Под окном большой деревянный ларь, кадки. Притулился в углу оставшийся от прошлого сезона рулон упаковочной бумаги — не надо в этом году сюда брать! — рейка для теодолита, полосатые разноцветные метровые рейки. Тут же в ящике лигнин, пестрые коллекционные мешочки, связки колышков, что из года в год забиваем на новых раскопах. Под потолком на железном крюке висит старый фонарь, в другом углу — полушубки и телогреи. Под ними стопкой сложены чистые — выколоченные и выстиранные — мешки для яблок и для картофеля… Вот ведь совсем из головы вон, что приехали мы сюда не для отдыха, а за картофелем — кончилась в Купанском картошка!

Впрочем, об этом пусть заботится Слава, к которому от Саши перешли обязанности нашего экспедиционного завхоза: Криушкино его родная деревня, здесь у него в каждом втором доме родственники или свойственники, всех он знает здесь, пусть и добывает.

За приоткрытой дверью скрипят половицы.

Сторожко, боясь разбудить меня, ставит самовар Евдокия Филипповна, маленькая, ссохшаяся старушка, как-то полузабытая сыном, уехавшим в Переславль. Поэтому нас, приезжающих на раскопки, она встречает как собственных детей, не зная порой, как обогреть и обиходить. И, с благодарностью принимая хлопоты ее, всякий раз я думаю со щемящей болью, что порою совсем немного нужно для старого, завершающего жизнь человека: даже не забота и внимание, а лишь разрешение проявить заботу, разрешение принять участие в чужой жизни, внося в нее свою посильную лепту как утверждение смысла своего, еще длящегося существования.

Вот и теперь она суетится спозаранку, боясь разбудить ненароком и в то же время стараясь, чтобы все было готово, лишь только я открою глаза… Но сегодня — воскресенье. Сегодня можно и не торопиться вставать, благо день «неприсутственный».

Я снова утыкаюсь в подушку и чувствую себя словно плывущим по озеру. Веет ветер; от висящих в углах сухих связок трав тянет запахом полыни и ромашки; с плеч моих сваливаются все заботы, и я снова такой же, каким бродил здесь много лет назад с рюкзаком и ружьем, еще ничего не зная ни о неолите, ни о фатьяновцах, разбивая на берегу палатку и выкидывая на шесте — ох уж эта романтика! — черный «роджерс», пробитый достаточным количеством утиной дроби…

Но как же начиналась Дикариха?

Может быть, с первой разведки? Или раньше, еще в первый приезд на охоту?

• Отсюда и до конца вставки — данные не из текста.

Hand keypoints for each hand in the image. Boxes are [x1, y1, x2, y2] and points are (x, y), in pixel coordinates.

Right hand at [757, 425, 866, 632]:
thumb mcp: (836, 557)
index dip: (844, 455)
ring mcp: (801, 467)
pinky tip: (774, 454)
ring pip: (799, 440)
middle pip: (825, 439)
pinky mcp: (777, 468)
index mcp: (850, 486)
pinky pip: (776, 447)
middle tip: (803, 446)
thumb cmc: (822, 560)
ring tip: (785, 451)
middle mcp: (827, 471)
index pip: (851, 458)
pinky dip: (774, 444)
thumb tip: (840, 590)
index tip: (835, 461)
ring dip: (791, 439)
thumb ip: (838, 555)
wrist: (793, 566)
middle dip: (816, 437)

Кольнуло ли в сердце тогда предчувствие, дрогнуло ли что-нибудь во мне, когда с набитым рюкзаком, с ружьем за плечами я проходил внизу по берегу? Что-то было, но что? Теперь не вспомнить, как это все начиналось, исподволь, намеком, как начинается где-то на равнинах путь среди однообразных полей, приводящий к холоду горных вершин.

Дикариха началась для меня внезапно той буйной и радостной весной, когда разом начали сходить снега, обнажая дымящуюся в истоме пара волглую землю, когда на озере с пушечным громом лопался лед, а половодье затопило низкие берега Вексы так, что на лодке можно было идти напрямик, расталкивая льдины, борясь с водоворотами и только изредка влезая по колено в воду на зеленые топки луговины, чтобы одолеть неожиданно подвернувшийся бугор или корягу.